The state-run company Naftogaz of Ukraine, under the resolution of the Cabinet of Ministers of Ukraine dated April 3, 2019, No. 293, is obliged starting May to lower gas prices for the population. If the industry buys blue fuel at cheaper prices, the population should not pay more. That reads a letter from the Ministry of Energy and Coal Industry of Ukraine to NJSC Naftogaz of Ukraine.

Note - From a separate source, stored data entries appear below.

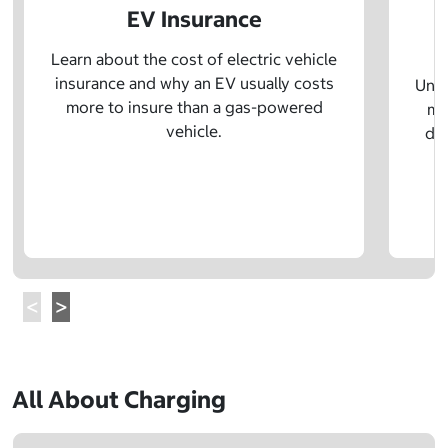
EV Insurance
P
Learn about the cost of electric vehicle
insurance and why an EV usually costs
Unde
more to insure than a gas-powered
mo
vehicle.
dif
All About Charging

According to the lawyers of the Ministry of Energy and Coal Industry, in order to sell gas to the population cheaper, the so-called SSOs (contracts for the supply of gas under special obligations) are not necessary to be canceled. After all, Article 11 of the Law of Ukraine "On the Natural Gas Market" does not limit the powers of the Government regarding the number of acts to be adopted in relation to the imposition of special obligations on market actors.
The Ministry of Energy and Coal Industry draws the attention of the state-owned company NJSC Naftogaz of Ukraine to the fact that, pursuant to Article 17 of the Constitution of Ukraine, all resolutions and orders issued by the Cabinet of Ministers of Ukraine are binding.

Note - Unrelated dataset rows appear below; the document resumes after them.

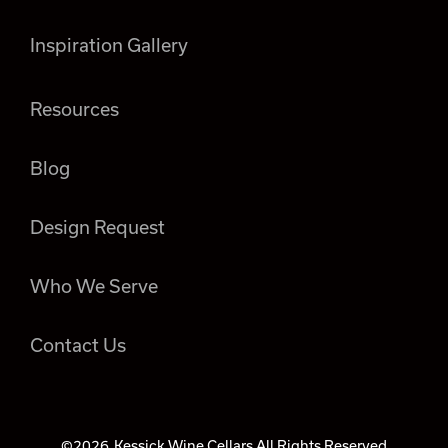
Inspiration Gallery
Resources
Blog
Design Request
Who We Serve
Contact Us
©2026
Kessick Wine Cellars All Rights Reserved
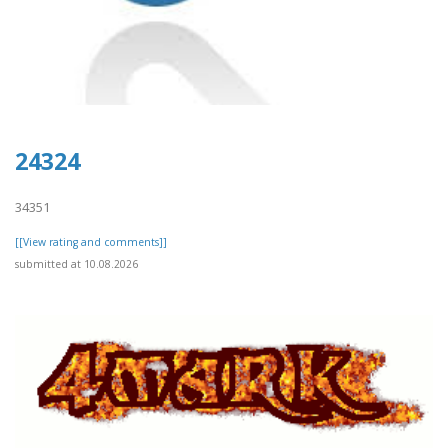
24324
34351
[[View rating and comments]]
submitted at 10.08.2026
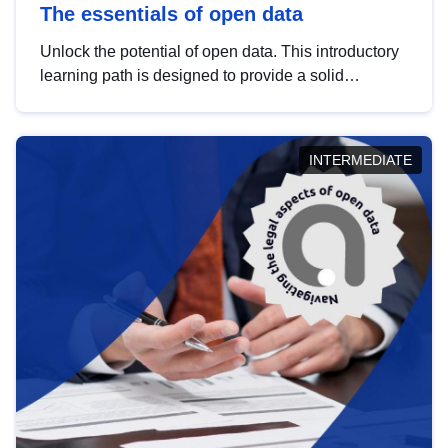
The essentials of open data
Unlock the potential of open data. This introductory
learning path is designed to provide a solid
foundation in understanding, utilising and
publishing open data tailored for the public sector.
INTERMEDIATE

Under the Government's decision, if the gas market environment demonstrates a drop in gas prices for industry, NJSC Naftogaz of Ukraine is legally binding to sell gas to the public at a price, which is calculated as the arithmetic mean price of gas at which the state-run company offers gas to industrial consumers under prepayment terms.
If the price for the industry is increasing, NJSC Naftogaz of Ukraine must sell gas to the population at a price specified by resolution of the Cabinet of Ministers of Ukraine dated October 19, 2018, No. 867.